According to Orasis, both trials met their primary and secondary endpoints on day eight. Forty percent and 50 percent of participants from the NEAR-1 and NEAR- 2 trials received a three-line gain in DCNVA with no loss of one line or more in BDCVA after one-hour post-dose. Participants achieved statistically significant three-line improvement on days one and 15. On Day 15, participants achieved statistically significant three-line or more improvement in DCNVA as early as 20 minutes and up to eight hours post-dose. Researchers reported that 6.8 percent and 5.8 percent of participants from the NEAR-1 and NEAR-2 trials experienced side effects such as headaches and eye irritation. Overall, 2.6 percent of participants reported moderate treatment-related adverse effects.

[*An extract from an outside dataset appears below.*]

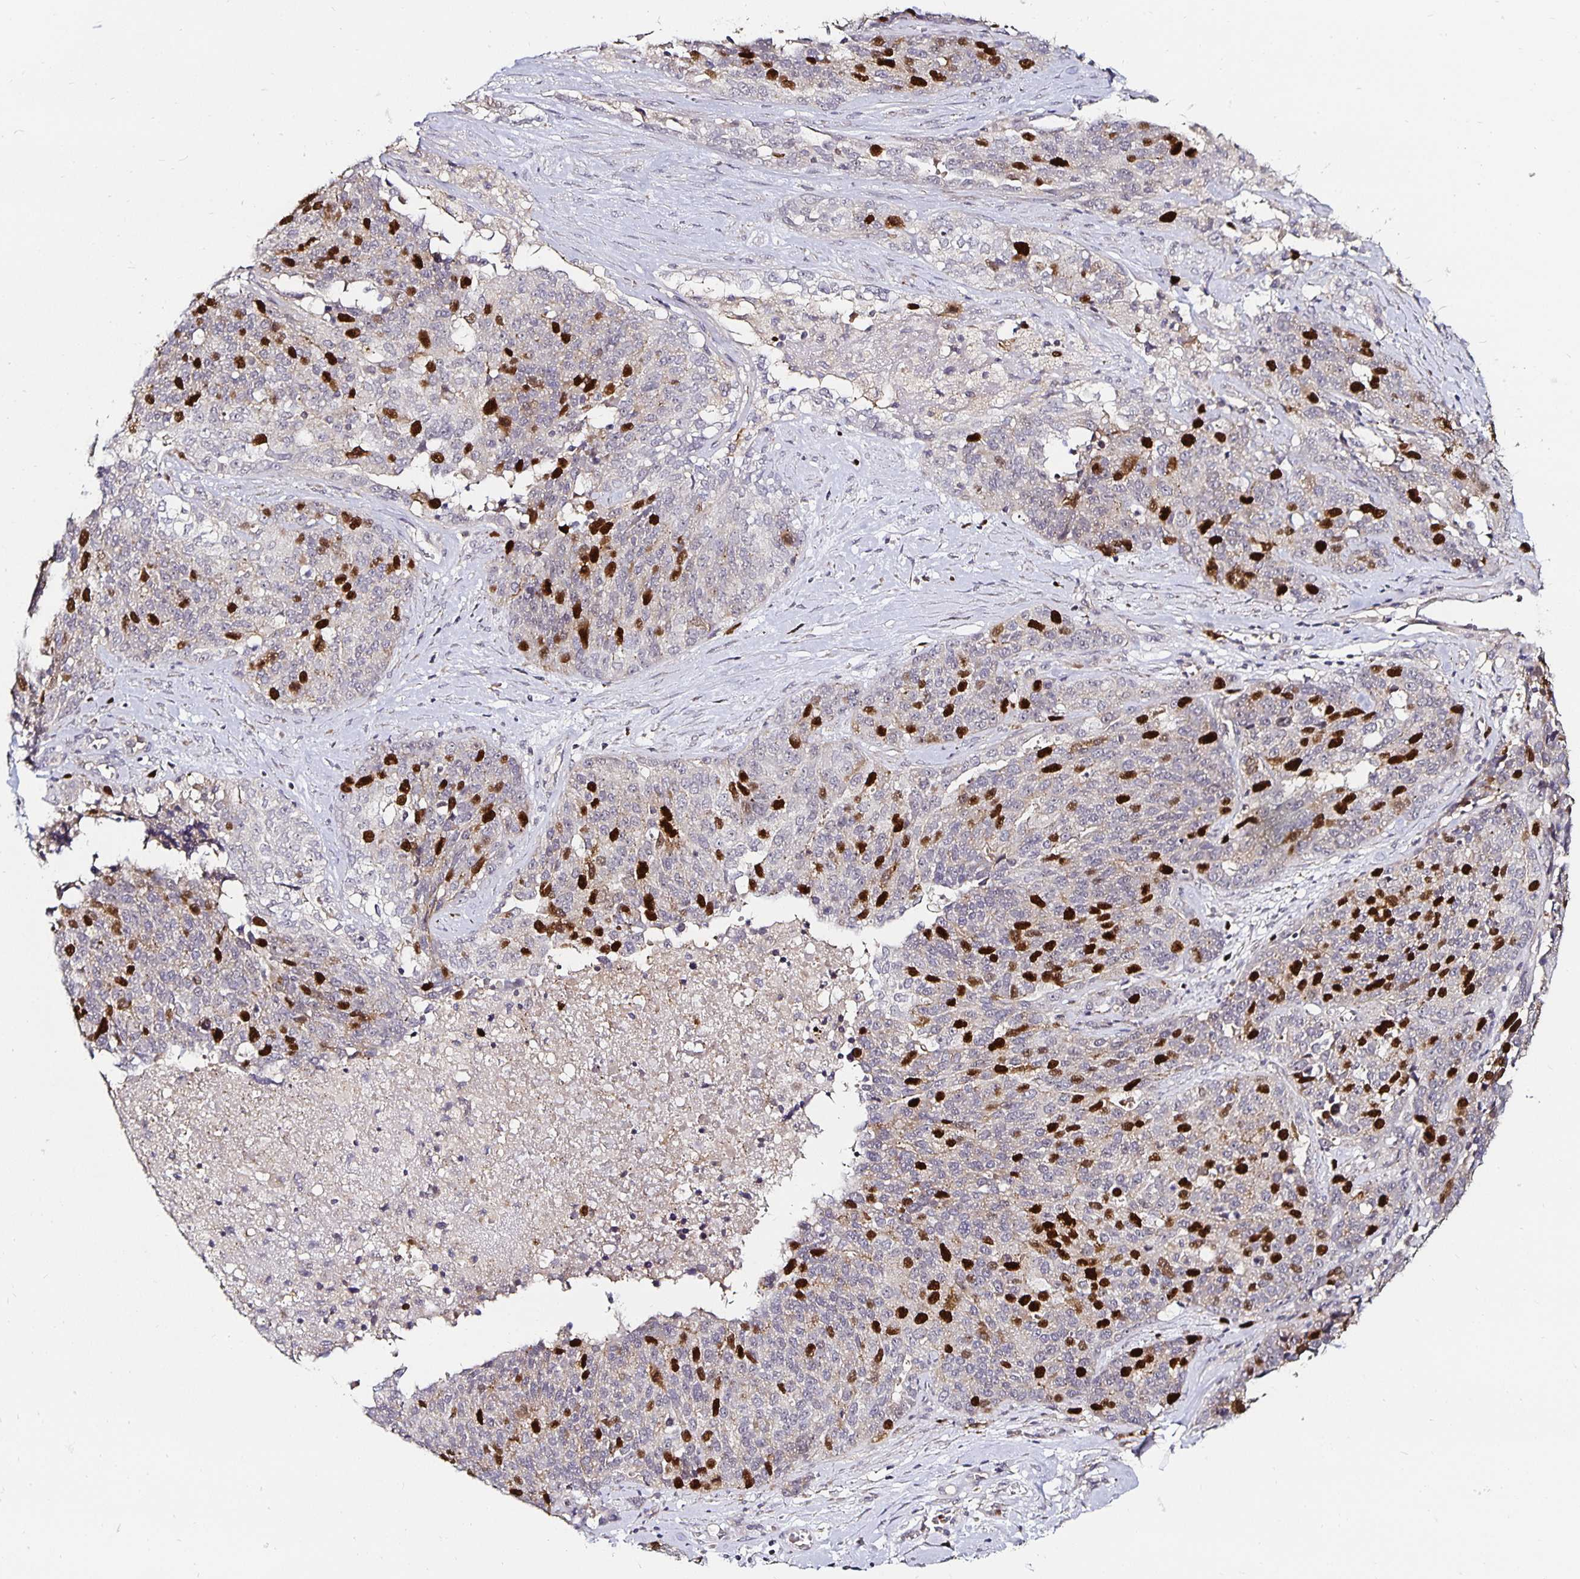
{"staining": {"intensity": "strong", "quantity": "<25%", "location": "nuclear"}, "tissue": "ovarian cancer", "cell_type": "Tumor cells", "image_type": "cancer", "snomed": [{"axis": "morphology", "description": "Cystadenocarcinoma, serous, NOS"}, {"axis": "topography", "description": "Ovary"}], "caption": "Serous cystadenocarcinoma (ovarian) tissue exhibits strong nuclear positivity in approximately <25% of tumor cells", "gene": "ANLN", "patient": {"sex": "female", "age": 44}}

|Eyenovia is developing Optejet to include smart technology. It can connect with a smart device to track dosing and alert patients when they need a dose or refill. Eyenovia proposes the potential of sharing this information with a patient’s doctor to improve treatment decisions. (Courtesy Eyenovia).|
• MicroLine (Eyenovia). Eyenovia offers 1% and 2% pilocarpine solutions that would be administered using their OpteJet dispenser. This product is meant to regulate the dispensing of their pilocarpine solution, MicroLine. Eyenovia notes that traditional eye drops are approximately 40 µL in volume, which exceed the absorption capacity of the eye. OpteJet dispenses an 8 µL dose of medication, which is the approximate absorption capacity of the eye. This dispenser is the driving force for Eyenovia’s latest drugs in the pipeline.
The Phase III, VISION-2 trial for MicroLine isn’t completed, but Eyenovia researchers completed the VISION-1 trial. The primary endpoint for the VISION-1 was to have a ≥ three-line gain in DCNVA at 45 cm after one-hour post-dose. Participants were administered MicroLine and a vehicle (placebo). Participants who received MicroLine reported improvement in their near vision as opposed to the vehicle group (2:1). The MicroLine group reported side effects such as moderate hyperemia, instillation discomfort, and brow ache, while zero participants in the vehicle group reported side effects. Eyenovia states that MicroLine improves vision for three to four hours.
• Nyxol (Ocuphire Pharmaceuticals). Ocuphire’s Nyxol is being developed for presbyopia as well as mydriasis and dim light vision disturbances. The presbyopia eye drops, unlike the products for mydriasis and DLD, are made up of 0.4% pilocarpine and 0.75% phentolamine. Nyxol is currently undergoing Phase III trials. Phase II trials for the presbyopia eye drops showed that Nyxol can sustain its effect for an 18-hour period. Pilocarpine is meant to reduce the pupil size along with the phentolamine. Ocuphire uses this compound to work alongside pilocarpine in order to relax muscles and reduce IOP.
“[Presbyopia-correcting eye drops] can change the future of treatment profoundly,” says Dr. Hovanesian. “We have drugs that the market recognizes are really improving lives. I’m still optimistic for the future of drugs like this. It has a large impact, and I would encourage my colleagues to consider and try each of these products as they become FDA approved. Give them a reasonable chance, educate patients properly, screen patients properly for who might have the best outcome, and give them a chance to succeed, because if they were approved in an FDA trial, then they probably have some value to patients.”
Drs. Hovanesian and Kliman have no financial interests to disclose.